Halkların Demokratik Partisi (HDP) Sağlık ve Sosyal Politikalar Komisyonu Eş Sözcüsü Dr. Samet Mengüç, aşılama verileri ve bölgeler arası aşı eşitsizliklerine ilişkin partilerinin Genel Merkez’inde basın toplantısı düzenledi.

Mengüç, Türkiye İstatistik Kurumu (TÜİK) ve Sağlık Bakanlığı’nın illere göre aşılama sayıları ve oranlarına ilişkin 26 Haziran’da paylaştığı verilere işaret ederek, Kürt nüfusun yaşadığı illerde aşılanma oranının çok düşük olduğunu, başta Kürt halkı olmak üzere tüm Türkiye halklarının Kovid-19 salgını açısından ciddi bir risk altında olduğunu ifade etti.

Kovid-19 salgını ile mücadele kapsamında devam eden aşılama sürecine dair eşitsiz ve adaletsiz aşılama tablosunun yansıdığını söyleyen vurgulayan Mengüç, “Asıl sorun sadece rakamlara ve oranlara dayalı bir istatistiki sıkıntının çok ötesinde bir anlam ifade etmektedir” dedi.

‘TESADÜF OLAMAZ’

Mengüç, TÜİK raporuna göre; Türkiye’de aşılamanın en az yapıldığı illerin Şırnak, Urfa, Siirt, Bitlis, Mardin, Muş, Hakkari, Diyarbakır, Batman, Bingöl, Ağrı, Iğdır, Van gibi kentler olduğuna dikkati çekti. 

“Bu aşılama oranı düşüklüğü bir tesadüf mü, yoksa bilinçli bir siyasi tercih mi?” sorusunu yönelten Mengüç, şunları ekledi: “Bu durum tesadüf olamaz.

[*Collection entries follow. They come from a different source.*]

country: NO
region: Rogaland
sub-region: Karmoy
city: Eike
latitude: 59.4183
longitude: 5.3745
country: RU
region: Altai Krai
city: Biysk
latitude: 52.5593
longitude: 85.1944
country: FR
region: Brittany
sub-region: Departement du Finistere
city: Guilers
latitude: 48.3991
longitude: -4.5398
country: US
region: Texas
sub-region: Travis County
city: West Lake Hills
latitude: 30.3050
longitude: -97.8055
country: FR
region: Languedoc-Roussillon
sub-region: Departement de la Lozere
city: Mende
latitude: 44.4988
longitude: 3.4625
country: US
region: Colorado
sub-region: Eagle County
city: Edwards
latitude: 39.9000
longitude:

Çok net bu bir tercihin sonucudur. Yurttaşların tercihlerinin buna etkisi vardır ama gerçek şudur; Kovid-19 salgınında uygulanan bu bilinçli tercih Kürt halkına yönelik vahim bir sonuç ortaya çıkarmıştır.” 

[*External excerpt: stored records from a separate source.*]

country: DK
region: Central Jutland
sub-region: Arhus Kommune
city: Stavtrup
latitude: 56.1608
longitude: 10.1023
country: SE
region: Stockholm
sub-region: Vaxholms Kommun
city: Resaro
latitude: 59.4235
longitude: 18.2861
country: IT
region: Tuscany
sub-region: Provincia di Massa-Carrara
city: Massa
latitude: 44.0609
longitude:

KÜRT İLLERİNDE AŞILAMA ORANI YÜZDE 22

Mengüç, “Türkiye illerinin ortalama aşılama oranına bakıldığında 18 yaş üstü nüfusun yüzde 53’ü aşılanmışken, aynı oran Kürt illeri ortalamasında sadece yüzde 22’dir. Yani genel aşılama oranının yarısından daha azıdır” dedi.

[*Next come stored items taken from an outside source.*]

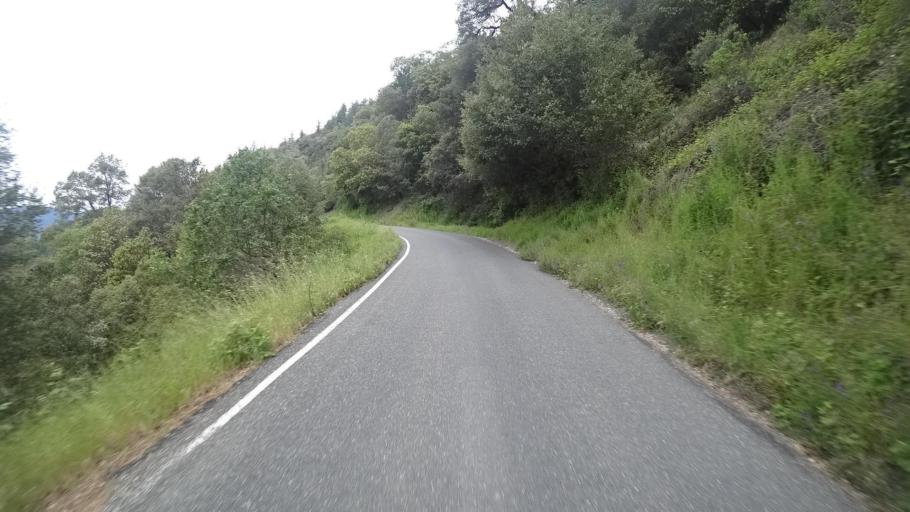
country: US
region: California
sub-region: Humboldt County
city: Willow Creek
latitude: 40.9489
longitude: -123.6120
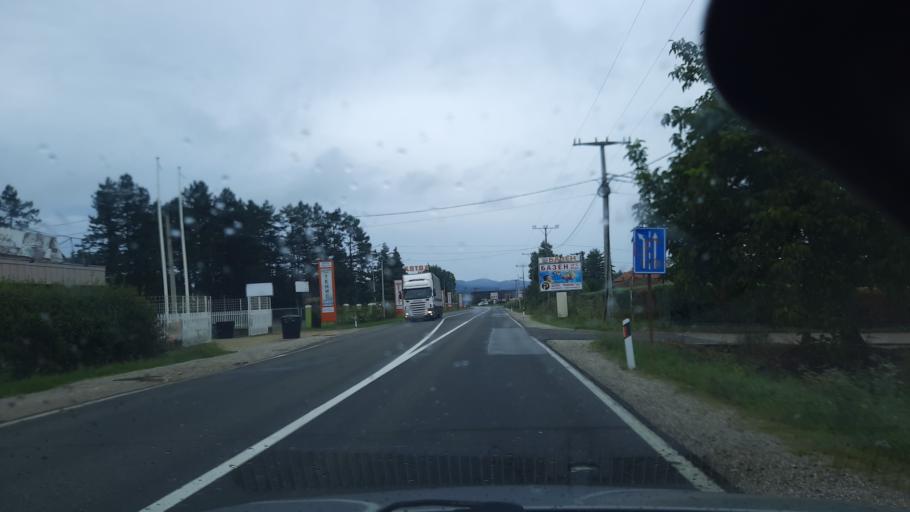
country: RS
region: Central Serbia
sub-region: Sumadijski Okrug
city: Knic
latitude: 43.9354
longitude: 20.7787
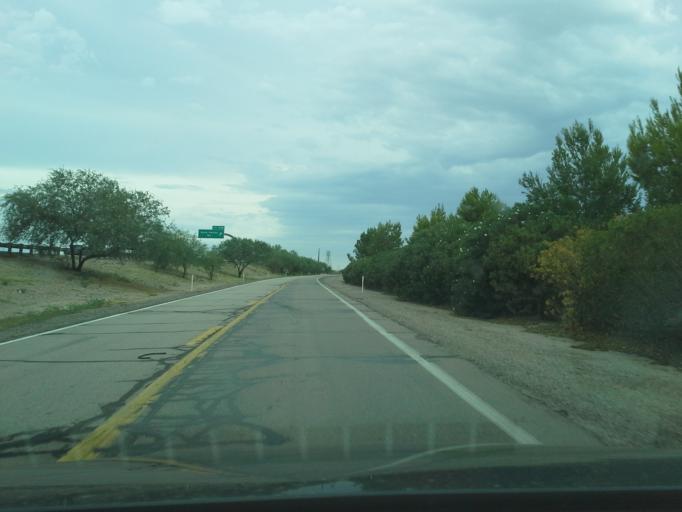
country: US
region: Arizona
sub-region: Pima County
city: Marana
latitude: 32.4036
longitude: -111.1354
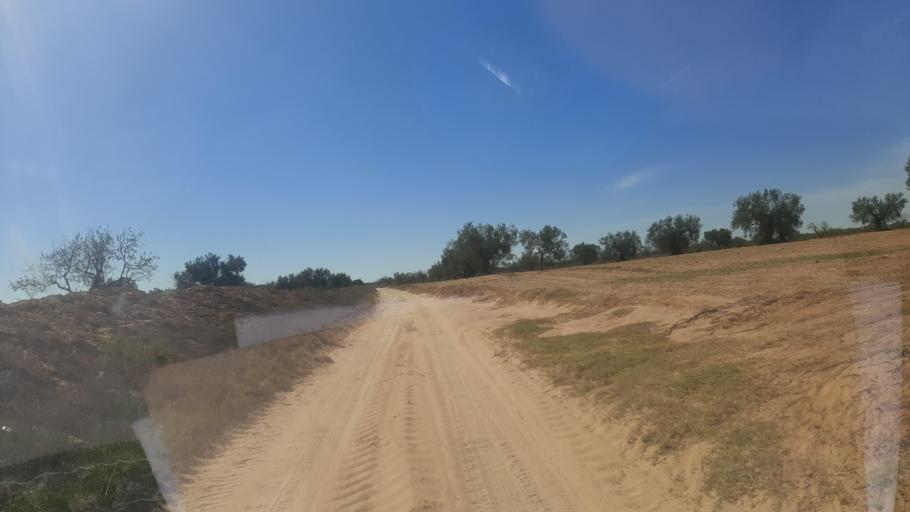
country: TN
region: Safaqis
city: Sfax
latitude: 34.8244
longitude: 10.5535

‘AŞILAMA İLE SINIRLI DEĞİL!’

Eşitsizlik ve adaletsizliğin sadece aşılama oranları ile sınırlı olmadığını çizen Mengüç, “Bu siyasi tercih ve yansımaları sistematik bir şekilde farklı alanlarda karşımıza çıkmaktadır. Aynı eşitsizlikleri eğitimde, işsizlikte, yoksullukta, genel olarak sağlıkta, ekonomide, hak ihlallerinde, işkencede, gözaltılarda yani yaşamın tüm alanlarında gözlemleyebiliyoruz. Kürt halkına yönelik bu olumsuz, taraflı bazen örtülü bazen doğrudan ayrımcı tercihler yıllar içinde eşitsizlikleri adeta olağanlaştırmıştır. Tıpkı 40 yıldır OHAL yasalarının Kürtler için olağan yasa haline getirilmesi gibi, kayyımların o coğrafyada bir yönetim biçimine dönüştürülmesi gibi, OHAL’ler istisna olsa da sıradanlaşması ve kanıksanması gibi” ifadelerini kullandı.

‘ÖNCE YAŞAMAK ZORUNDAYIZ’

Türkiye’de hak, hukuk, adalet, özgürlük talep eden, asgari düzeyde demokrat olan herkesin ayrımcılıklara karşı çıkmak zorunda olduğunu söyleyen kaydeden Mengüç, HDP olarak bu adil olmayan eşitsizliklere, adaletsizliklere, haksızlıklara gözlerini kapatmadıklarını ve kapatmayacaklarını vurguladı.

Tüm Kürtleri ilk adım olarak aşılamaya davet Mengüç, “Önce yaşamak zorundayız. Kendimizin, yakınlarımızın, halkımızın ve tüm halkların yaşam ve sağlık hakkı için bir an önce aşı olmalıyız. Anadilde eğitim ve anadilde sağlık hakkı tanınmadan bu eşitsizlikler ve adaletsizlikler her gün katmerlenerek bir bütün olarak Kürt halkına daha fazla zulüm, daha fazla yoksulluk ve daha fazla ölüm olarak geri dönecektir.  Bu gidişata seyirci kalamayız, halk olarak bu yaşam hakkı ihlallerini kabul edemeyiz” dedi.